Factors that could cause actual results to differ materially from expected results are described under “Risk Factors” in our 2010 Form 10-K filed with the U.S. Securities and Exchange Commission on March 1, 2011. These risk factors include the volatility of natural gas and oil prices; the limitations our level of indebtedness may have on our financial flexibility; declines in the values of our natural gas and liquids properties resulting in ceiling test write-downs; the availability of capital on an economic basis, including planned asset monetization transactions, to fund reserve replacement costs; our ability to replace reserves and sustain production; uncertainties inherent in estimating quantities of natural gas and liquids reserves and projecting future rates of production and the amount and timing of development expenditures; inability to generate profits or achieve targeted results in drilling and well operations; leasehold terms expiring before production can be established; hedging activities resulting in lower prices realized on natural gas and liquids sales, the need to secure hedging liabilities and the inability of hedging counterparties to satisfy their obligations; a reduced ability to borrow or raise additional capital as a result of lower natural gas and oil prices; drilling and operating risks, including potential environmental liabilities; legislative and regulatory changes adversely affecting our industry and our business; general economic conditions negatively impacting us and our business counterparties; transportation capacity constraints and interruptions that could adversely affect our revenues and cash flow; and adverse results in pending or future litigation.

Our production forecasts are dependent upon many assumptions, including estimates of production decline rates from existing wells and the outcome of future drilling activity. Although we believe the expectations and forecasts reflected in these and other forward-looking statements are reasonable, we can give no assurance they will prove to have been correct. They can be affected by inaccurate assumptions or by known or unknown risks and uncertainties.

The SEC requires natural gas and oil companies, in filings made with the SEC, to disclose proved reserves, which are those quantities of natural gas and liquids that by analysis of geoscience and engineering data can be estimated with reasonable certainty to be economically producible – from a given date forward, from known reservoirs, and under existing economic conditions, operating methods, and government regulations – prior to the time at which contracts providing the right to operate expire, unless evidence indicates that renewal is reasonably certain, regardless of whether deterministic or probabilistic methods are used for the estimation. In this news release, we use the terms “risked and unrisked unproved resources” to describe Chesapeake’s internal estimates of volumes of natural gas and liquids that are not classified as proved reserves but are potentially recoverable through exploratory drilling or additional drilling or recovery techniques. These are broader descriptions of potentially recoverable volumes than probable and possible reserves, as defined by SEC regulations. Estimates of unproved resources are by their nature more speculative than estimates of proved reserves and accordingly are subject to substantially greater risk of actually being realized by the company. We believe our estimates of unproved resources are reasonable, but such estimates have not been reviewed by independent engineers. Estimates of unproved resources may change significantly as development provides additional data, and actual quantities that are ultimately recovered may differ substantially from prior estimates. The company calculates the standardized measure of future net cash flows of proved reserves only at year end because applicable income tax information on properties, including recently acquired natural gas and liquids interests, is not readily available at other times during the year. As a result, the company is not able to reconcile interim period-end PV-10 values to the standardized measure at such dates. The only difference between the two measures is that PV-10 is calculated before considering the impact of future income tax expenses, while the standardized measure includes such effects. Year-end standardized measure calculations are provided in the financial statement notes in our annual reports on Form 10-K.

-.-.-

ACTIVITIES —
**A)** Write out everything in the Chesapeake disclosure from "Our production forecasts" down to "risks and uncertainties.", word for word.
**B)** According to the Chesapeake disclosure, under which existing conditions must proved reserves be estimated as economically producible? List each one.
Rely solely on the Chesapeake disclosure when responding.

-.-.-

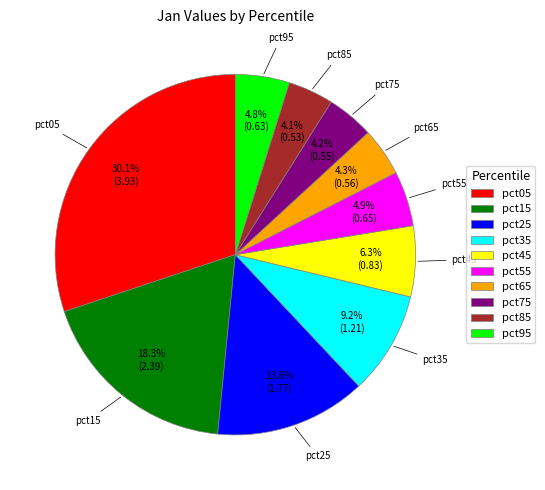

Is it true that pct55 is 5% of the pie?

True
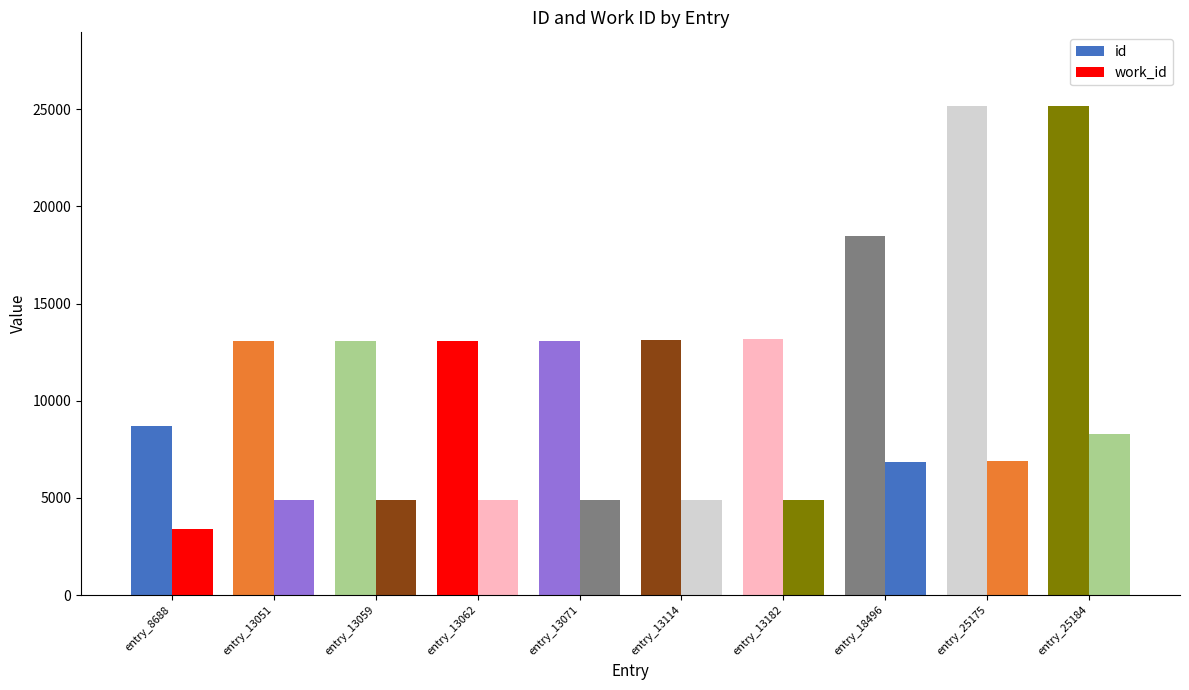

Count the number of categories in the chart.

10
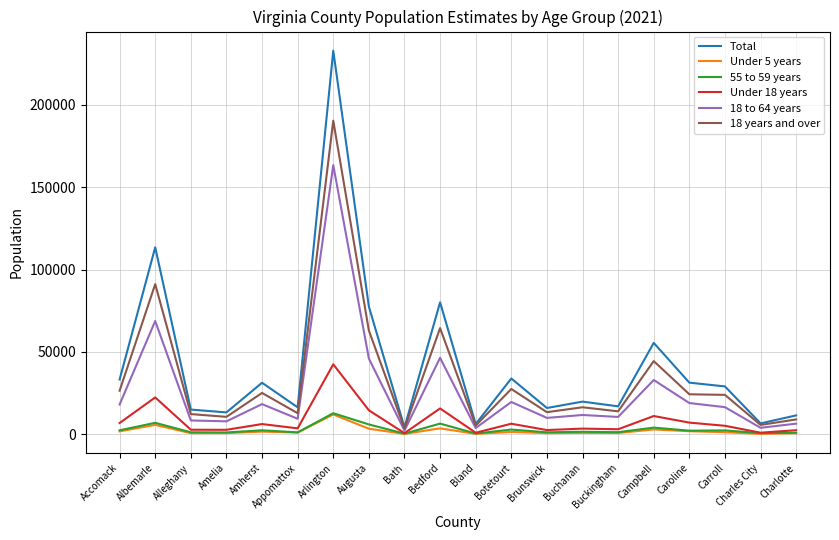

Is it true that Total equals 6594 at Charles City?

True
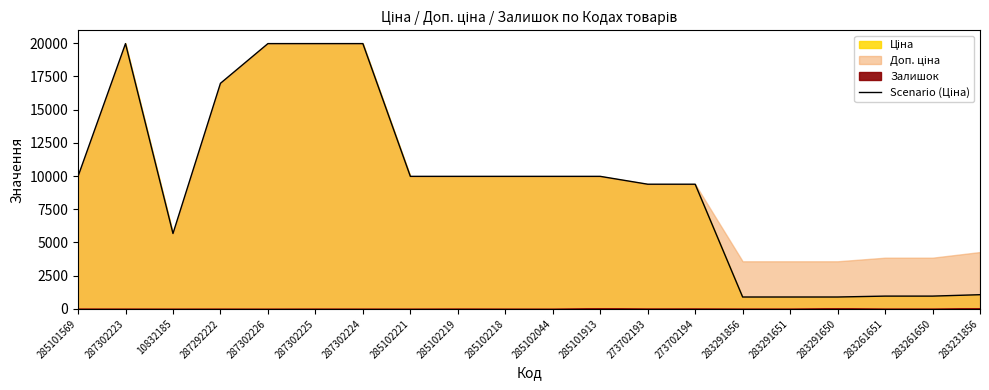

What is the change in value from 287302224 to 283231856?

-18894.4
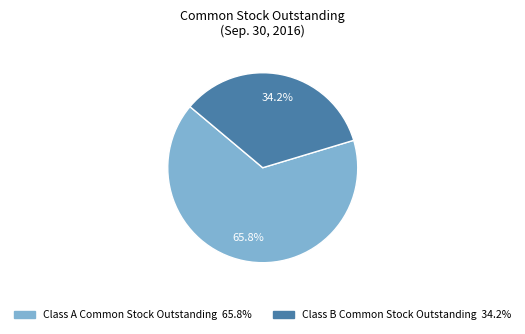

What is the largest slice in the pie chart?

Class A Common Stock Outstanding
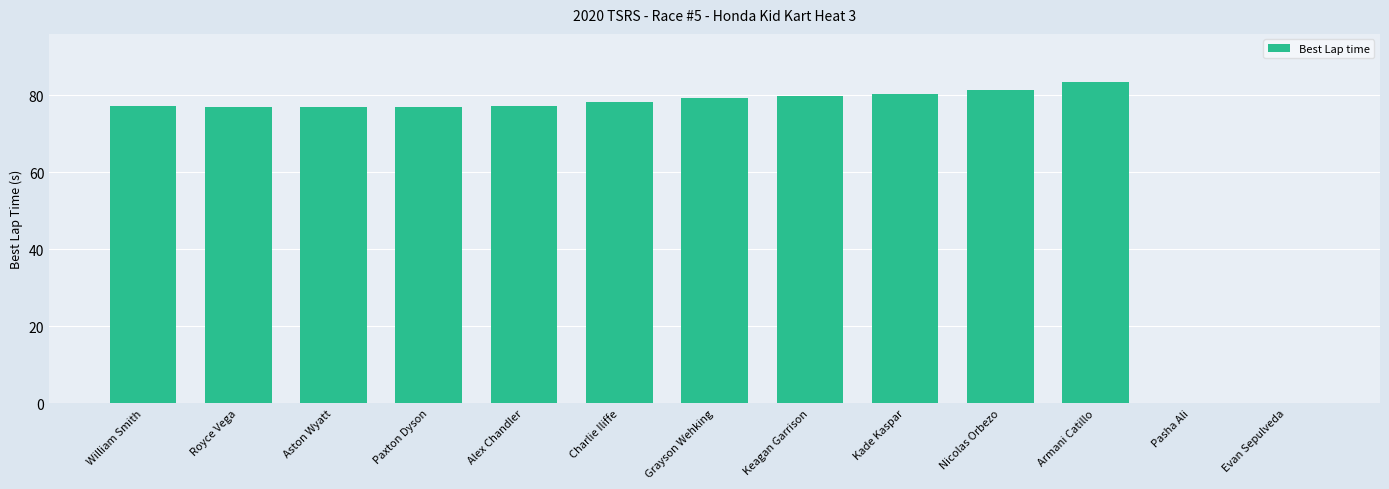

What is the sum of the values at Armani Catillo and Alex Chandler?

160.8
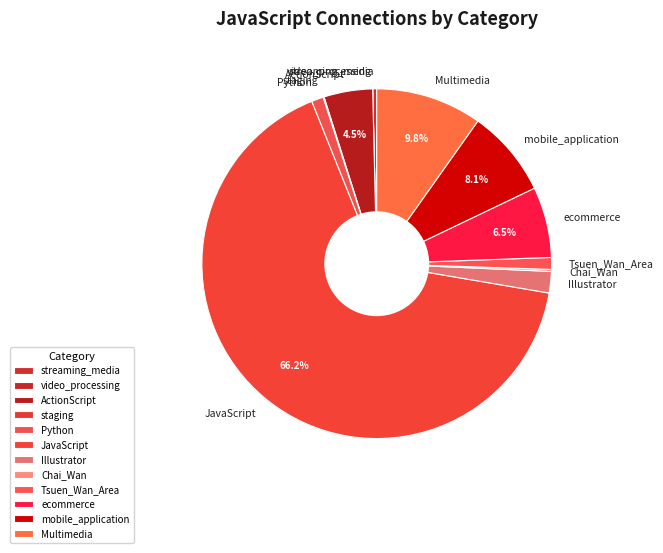

Approximately how many times larger is the value at Tsuen_Wan_Area compared to ActionScript?

0.2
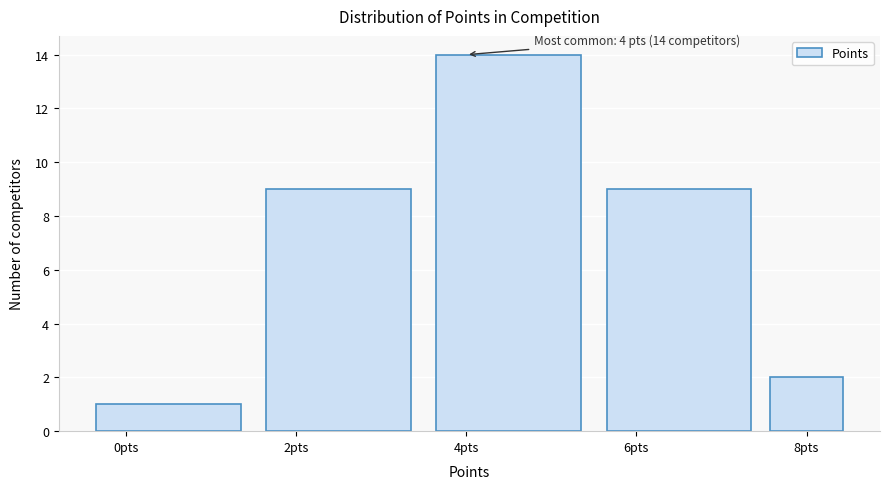

Over which range of the x-axis is the bar tallest?

3.5 to 5.5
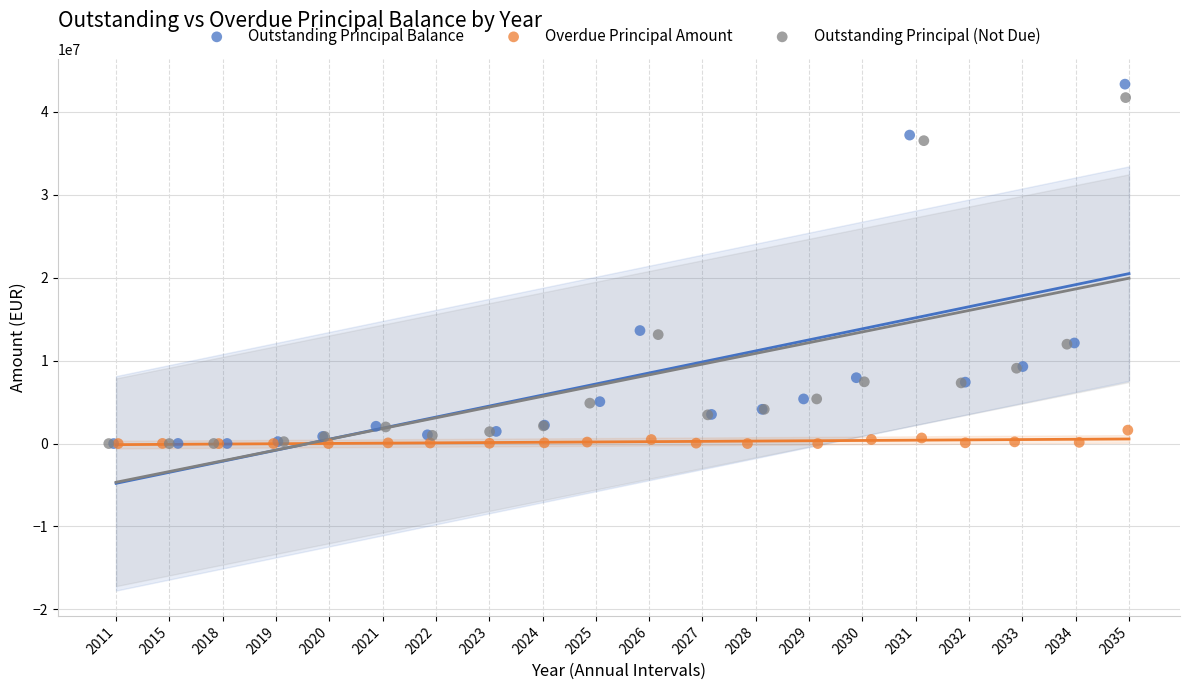

Which series has the widest spread of Y values?

Outstanding Principal Balance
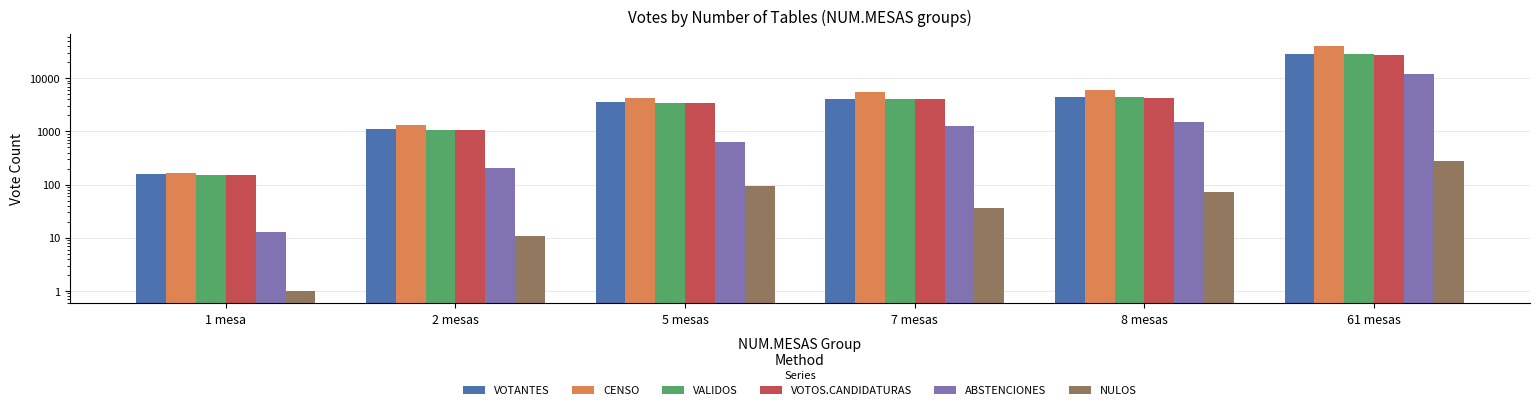

What is the value of the VALIDOS bar at the 4th from the left?

4119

-.-.-

ANSWER SET —
**A)**
Our production forecasts are dependent upon many assumptions, including estimates of production decline rates from existing wells and the outcome of future drilling activity. Although we believe the expectations and forecasts reflected in these and other forward-looking statements are reasonable, we can give no assurance they will prove to have been correct. They can be affected by inaccurate assumptions or by known or unknown risks and uncertainties.

**B)**
- Existing economic conditions
- Operating methods
- Government regulations